WHAT THIS TASK INVOLVES
Rewrite the rows between the line holding "scientific name: Pieris oleracea" and the line holding "genus: Calluna", inclusive, changing every "phylum" to "division" and leaving everything else unchanged.

MATERIAL SUPPLIED
____________________
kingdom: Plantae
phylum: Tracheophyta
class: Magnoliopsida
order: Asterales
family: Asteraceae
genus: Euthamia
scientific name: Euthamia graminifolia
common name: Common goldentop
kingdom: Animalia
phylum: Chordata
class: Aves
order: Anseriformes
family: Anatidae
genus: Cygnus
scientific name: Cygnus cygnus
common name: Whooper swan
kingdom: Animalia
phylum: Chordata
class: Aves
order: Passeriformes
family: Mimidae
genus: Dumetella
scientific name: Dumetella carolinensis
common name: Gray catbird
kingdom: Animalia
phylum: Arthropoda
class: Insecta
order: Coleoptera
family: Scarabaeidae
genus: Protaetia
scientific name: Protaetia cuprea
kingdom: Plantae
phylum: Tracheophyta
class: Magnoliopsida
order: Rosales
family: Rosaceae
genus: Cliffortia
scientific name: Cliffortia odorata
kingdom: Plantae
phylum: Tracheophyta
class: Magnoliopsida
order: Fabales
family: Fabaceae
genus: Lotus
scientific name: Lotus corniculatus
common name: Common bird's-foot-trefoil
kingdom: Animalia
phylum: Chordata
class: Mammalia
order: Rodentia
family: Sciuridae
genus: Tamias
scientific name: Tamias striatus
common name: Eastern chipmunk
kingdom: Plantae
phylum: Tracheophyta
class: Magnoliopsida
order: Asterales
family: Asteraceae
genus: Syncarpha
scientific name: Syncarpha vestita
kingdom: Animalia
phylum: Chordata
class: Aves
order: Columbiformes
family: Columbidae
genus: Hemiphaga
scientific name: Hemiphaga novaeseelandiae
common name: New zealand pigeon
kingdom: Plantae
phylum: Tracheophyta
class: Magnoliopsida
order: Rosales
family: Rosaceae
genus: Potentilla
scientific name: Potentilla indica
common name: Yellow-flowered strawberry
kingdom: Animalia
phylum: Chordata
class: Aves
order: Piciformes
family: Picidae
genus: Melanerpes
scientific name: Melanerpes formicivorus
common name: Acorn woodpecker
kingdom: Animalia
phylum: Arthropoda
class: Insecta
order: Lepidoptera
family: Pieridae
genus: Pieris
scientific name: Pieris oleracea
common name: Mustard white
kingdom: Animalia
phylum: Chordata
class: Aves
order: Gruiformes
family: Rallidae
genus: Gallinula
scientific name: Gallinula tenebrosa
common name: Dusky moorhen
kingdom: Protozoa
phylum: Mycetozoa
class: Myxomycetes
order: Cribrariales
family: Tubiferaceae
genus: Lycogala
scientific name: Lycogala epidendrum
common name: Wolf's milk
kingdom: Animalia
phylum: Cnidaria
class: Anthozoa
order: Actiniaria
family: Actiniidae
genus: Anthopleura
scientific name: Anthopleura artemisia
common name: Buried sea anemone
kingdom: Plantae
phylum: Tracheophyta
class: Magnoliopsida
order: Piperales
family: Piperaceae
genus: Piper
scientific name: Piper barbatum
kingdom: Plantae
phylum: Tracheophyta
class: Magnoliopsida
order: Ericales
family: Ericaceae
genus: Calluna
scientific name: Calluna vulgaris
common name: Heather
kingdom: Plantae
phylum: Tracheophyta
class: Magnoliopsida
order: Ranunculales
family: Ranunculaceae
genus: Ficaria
____________________
TASK ANSWER
scientific name: Pieris oleracea
common name: Mustard white
kingdom: Animalia
division: Chordata
class: Aves
order: Gruiformes
family: Rallidae
genus: Gallinula
scientific name: Gallinula tenebrosa
common name: Dusky moorhen
kingdom: Protozoa
division: Mycetozoa
class: Myxomycetes
order: Cribrariales
family: Tubiferaceae
genus: Lycogala
scientific name: Lycogala epidendrum
common name: Wolf's milk
kingdom: Animalia
division: Cnidaria
class: Anthozoa
order: Actiniaria
family: Actiniidae
genus: Anthopleura
scientific name: Anthopleura artemisia
common name: Buried sea anemone
kingdom: Plantae
division: Tracheophyta
class: Magnoliopsida
order: Piperales
family: Piperaceae
genus: Piper
scientific name: Piper barbatum
kingdom: Plantae
division: Tracheophyta
class: Magnoliopsida
order: Ericales
family: Ericaceae
genus: Calluna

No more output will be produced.